***** Testo di partenza

La trama è questa: a Milano una prostituta viene uccisa in una casa piena di soldi e cocaina, mentre un sindacalista della Fiom scompare; attorno si muovono gangsters, imprenditori, operai, piccoli criminali, pervertiti, poliziotti a volte corrotti. È scontrandosi con loro che il protagonista, il commissario Valtorta, cercherà di arrivare in fondo e regolare vecchi conti col passato.
La trama per me è molto importante. Soprattutto per una questione di rispetto verso i lettori. Il noir è anche un genere di intrattenimento, quindi uno scrittore non se la può cavare con una storiella raffazzonata che tira le trecento pagine per inerzia. Mi piace concepire trame interconnesse, dove ogni personaggio abbia avuto un contatto con almeno due/tre attori del mosaico. Prima di cominciare a scrivere riempio alcune decine di fogli di appunti, poi stilo un piano dei capitoli su carta, e infine li intreccio in una sorta di sceneggiatura al computer. Il tutto mi porta via alcuni mesi, ma dopo è più facile aggredire la tastiera e la storia è migliore.

**********
***** Record

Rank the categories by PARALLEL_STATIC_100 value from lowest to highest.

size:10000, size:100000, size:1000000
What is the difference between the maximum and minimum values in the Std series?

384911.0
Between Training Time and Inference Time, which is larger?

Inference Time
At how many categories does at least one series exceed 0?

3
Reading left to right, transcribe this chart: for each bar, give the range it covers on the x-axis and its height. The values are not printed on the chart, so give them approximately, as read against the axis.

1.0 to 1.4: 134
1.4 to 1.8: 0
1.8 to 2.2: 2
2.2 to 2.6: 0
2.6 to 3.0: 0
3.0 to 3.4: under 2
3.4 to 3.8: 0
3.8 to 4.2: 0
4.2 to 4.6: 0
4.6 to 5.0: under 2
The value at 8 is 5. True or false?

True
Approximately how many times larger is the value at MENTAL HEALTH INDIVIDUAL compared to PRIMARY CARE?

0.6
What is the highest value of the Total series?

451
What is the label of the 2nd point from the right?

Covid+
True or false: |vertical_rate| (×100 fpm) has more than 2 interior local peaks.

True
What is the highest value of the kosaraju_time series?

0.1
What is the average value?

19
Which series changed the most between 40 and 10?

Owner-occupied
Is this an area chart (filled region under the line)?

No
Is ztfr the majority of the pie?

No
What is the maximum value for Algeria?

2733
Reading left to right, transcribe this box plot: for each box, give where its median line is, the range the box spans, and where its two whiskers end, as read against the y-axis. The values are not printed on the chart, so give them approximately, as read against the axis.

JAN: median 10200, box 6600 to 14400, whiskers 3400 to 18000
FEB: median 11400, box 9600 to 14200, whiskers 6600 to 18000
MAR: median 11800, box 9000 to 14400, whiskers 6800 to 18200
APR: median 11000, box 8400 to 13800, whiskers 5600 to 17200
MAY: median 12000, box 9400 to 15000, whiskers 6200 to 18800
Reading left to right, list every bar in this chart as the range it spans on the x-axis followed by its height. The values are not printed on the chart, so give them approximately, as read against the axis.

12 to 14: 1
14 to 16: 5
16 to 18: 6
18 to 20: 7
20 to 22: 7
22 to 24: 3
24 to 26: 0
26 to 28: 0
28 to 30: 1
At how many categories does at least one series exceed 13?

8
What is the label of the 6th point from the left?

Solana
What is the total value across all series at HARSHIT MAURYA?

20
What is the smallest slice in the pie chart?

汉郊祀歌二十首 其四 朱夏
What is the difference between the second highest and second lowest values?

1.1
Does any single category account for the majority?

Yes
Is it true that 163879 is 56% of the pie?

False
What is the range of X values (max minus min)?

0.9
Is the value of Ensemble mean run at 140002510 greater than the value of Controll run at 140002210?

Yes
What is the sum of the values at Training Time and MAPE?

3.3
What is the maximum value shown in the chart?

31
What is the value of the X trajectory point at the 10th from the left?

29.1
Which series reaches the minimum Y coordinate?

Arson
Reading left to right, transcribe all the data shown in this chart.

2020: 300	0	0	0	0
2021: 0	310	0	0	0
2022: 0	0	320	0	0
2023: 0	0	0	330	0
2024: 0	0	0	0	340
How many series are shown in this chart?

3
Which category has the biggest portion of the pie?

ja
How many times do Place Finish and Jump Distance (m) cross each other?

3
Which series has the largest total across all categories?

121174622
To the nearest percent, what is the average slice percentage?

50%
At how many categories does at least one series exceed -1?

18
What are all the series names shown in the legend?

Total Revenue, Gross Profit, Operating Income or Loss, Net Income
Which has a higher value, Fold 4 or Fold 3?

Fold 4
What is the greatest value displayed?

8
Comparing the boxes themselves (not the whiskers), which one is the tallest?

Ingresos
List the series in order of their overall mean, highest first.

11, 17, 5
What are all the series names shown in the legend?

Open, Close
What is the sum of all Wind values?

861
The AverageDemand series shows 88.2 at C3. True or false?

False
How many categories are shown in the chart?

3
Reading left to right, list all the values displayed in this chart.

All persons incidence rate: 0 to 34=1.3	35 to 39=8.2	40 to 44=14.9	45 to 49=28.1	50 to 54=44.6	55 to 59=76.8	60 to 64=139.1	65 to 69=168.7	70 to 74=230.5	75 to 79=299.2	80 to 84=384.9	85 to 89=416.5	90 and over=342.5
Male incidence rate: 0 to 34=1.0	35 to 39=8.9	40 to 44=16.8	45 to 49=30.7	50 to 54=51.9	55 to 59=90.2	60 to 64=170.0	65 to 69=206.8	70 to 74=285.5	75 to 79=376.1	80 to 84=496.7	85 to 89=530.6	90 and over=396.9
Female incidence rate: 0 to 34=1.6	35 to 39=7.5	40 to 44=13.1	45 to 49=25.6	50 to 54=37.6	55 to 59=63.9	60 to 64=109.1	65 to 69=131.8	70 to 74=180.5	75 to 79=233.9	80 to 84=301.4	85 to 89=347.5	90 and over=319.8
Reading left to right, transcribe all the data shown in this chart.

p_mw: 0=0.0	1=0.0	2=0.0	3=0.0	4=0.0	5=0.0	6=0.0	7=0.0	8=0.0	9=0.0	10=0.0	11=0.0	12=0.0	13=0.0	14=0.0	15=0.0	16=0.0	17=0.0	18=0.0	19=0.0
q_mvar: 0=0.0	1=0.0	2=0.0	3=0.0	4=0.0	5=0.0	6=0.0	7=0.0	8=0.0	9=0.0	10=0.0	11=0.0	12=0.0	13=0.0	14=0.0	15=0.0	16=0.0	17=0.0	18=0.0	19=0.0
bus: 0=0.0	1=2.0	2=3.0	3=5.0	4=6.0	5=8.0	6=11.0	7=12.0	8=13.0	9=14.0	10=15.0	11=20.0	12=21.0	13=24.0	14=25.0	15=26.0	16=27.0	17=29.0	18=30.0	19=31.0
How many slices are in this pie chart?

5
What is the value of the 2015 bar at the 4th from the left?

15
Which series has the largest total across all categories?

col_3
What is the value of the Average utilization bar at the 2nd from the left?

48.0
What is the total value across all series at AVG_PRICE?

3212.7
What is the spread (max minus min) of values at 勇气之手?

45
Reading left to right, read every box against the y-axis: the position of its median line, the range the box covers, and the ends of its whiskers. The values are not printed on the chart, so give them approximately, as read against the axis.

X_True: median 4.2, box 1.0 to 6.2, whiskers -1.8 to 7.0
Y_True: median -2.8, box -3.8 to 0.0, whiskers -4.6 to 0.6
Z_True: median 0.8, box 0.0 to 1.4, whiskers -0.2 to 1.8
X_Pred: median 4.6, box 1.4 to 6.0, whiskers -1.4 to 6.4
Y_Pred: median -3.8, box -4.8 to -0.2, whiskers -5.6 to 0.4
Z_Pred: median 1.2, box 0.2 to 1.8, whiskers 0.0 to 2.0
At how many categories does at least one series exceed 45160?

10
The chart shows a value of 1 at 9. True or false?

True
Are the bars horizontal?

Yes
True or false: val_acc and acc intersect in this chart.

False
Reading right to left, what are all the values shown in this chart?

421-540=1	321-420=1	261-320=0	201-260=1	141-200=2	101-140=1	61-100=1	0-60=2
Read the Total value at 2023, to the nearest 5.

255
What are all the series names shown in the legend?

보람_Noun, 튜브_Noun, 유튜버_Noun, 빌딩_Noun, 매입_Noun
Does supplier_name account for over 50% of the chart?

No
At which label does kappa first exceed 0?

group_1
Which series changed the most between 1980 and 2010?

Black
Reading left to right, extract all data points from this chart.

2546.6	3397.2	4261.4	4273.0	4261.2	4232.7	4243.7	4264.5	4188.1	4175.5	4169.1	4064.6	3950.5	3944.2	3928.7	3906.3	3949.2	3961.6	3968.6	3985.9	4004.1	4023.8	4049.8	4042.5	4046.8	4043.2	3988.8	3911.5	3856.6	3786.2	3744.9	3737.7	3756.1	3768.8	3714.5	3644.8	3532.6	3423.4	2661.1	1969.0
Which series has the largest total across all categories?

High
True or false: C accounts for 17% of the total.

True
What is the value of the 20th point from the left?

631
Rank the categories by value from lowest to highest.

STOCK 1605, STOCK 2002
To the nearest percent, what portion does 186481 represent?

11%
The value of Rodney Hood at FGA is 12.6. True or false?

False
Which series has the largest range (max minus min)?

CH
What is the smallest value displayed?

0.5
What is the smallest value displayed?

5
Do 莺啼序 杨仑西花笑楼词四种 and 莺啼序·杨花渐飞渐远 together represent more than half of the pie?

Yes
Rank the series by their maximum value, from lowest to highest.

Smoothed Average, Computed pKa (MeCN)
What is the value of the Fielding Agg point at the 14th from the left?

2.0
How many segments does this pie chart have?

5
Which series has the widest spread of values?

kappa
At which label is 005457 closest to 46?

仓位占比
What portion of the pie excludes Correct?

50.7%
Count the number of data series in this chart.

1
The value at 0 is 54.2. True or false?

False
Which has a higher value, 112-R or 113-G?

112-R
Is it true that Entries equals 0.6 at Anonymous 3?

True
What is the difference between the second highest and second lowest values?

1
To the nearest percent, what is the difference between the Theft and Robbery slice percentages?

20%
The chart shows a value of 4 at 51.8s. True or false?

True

**********

| Compiti da svolgere |
1 - Ricopia senza modifiche il passo del brano sul noir, partendo dalle parole "La trama per" e fermandoti dopo le parole "storia è migliore.".
2 - Rispondi a queste domande sul brano sul noir.
(a) In quale città viene uccisa la prostituta?
(b) Come si chiama il commissario protagonista?
(c) Quanto tempo richiede in tutto la preparazione prima della scrittura?
I record non hanno alcun ruolo in questo lavoro.

| Soluzioni |
1 -
La trama per me è molto importante. Soprattutto per una questione di rispetto verso i lettori. Il noir è anche un genere di intrattenimento, quindi uno scrittore non se la può cavare con una storiella raffazzonata che tira le trecento pagine per inerzia. Mi piace concepire trame interconnesse, dove ogni personaggio abbia avuto un contatto con almeno due/tre attori del mosaico. Prima di cominciare a scrivere riempio alcune decine di fogli di appunti, poi stilo un piano dei capitoli su carta, e infine li intreccio in una sorta di sceneggiatura al computer. Il tutto mi porta via alcuni mesi, ma dopo è più facile aggredire la tastiera e la storia è migliore.

2 -
(a) A Milano.
(b) Valtorta.
(c) Alcuni mesi.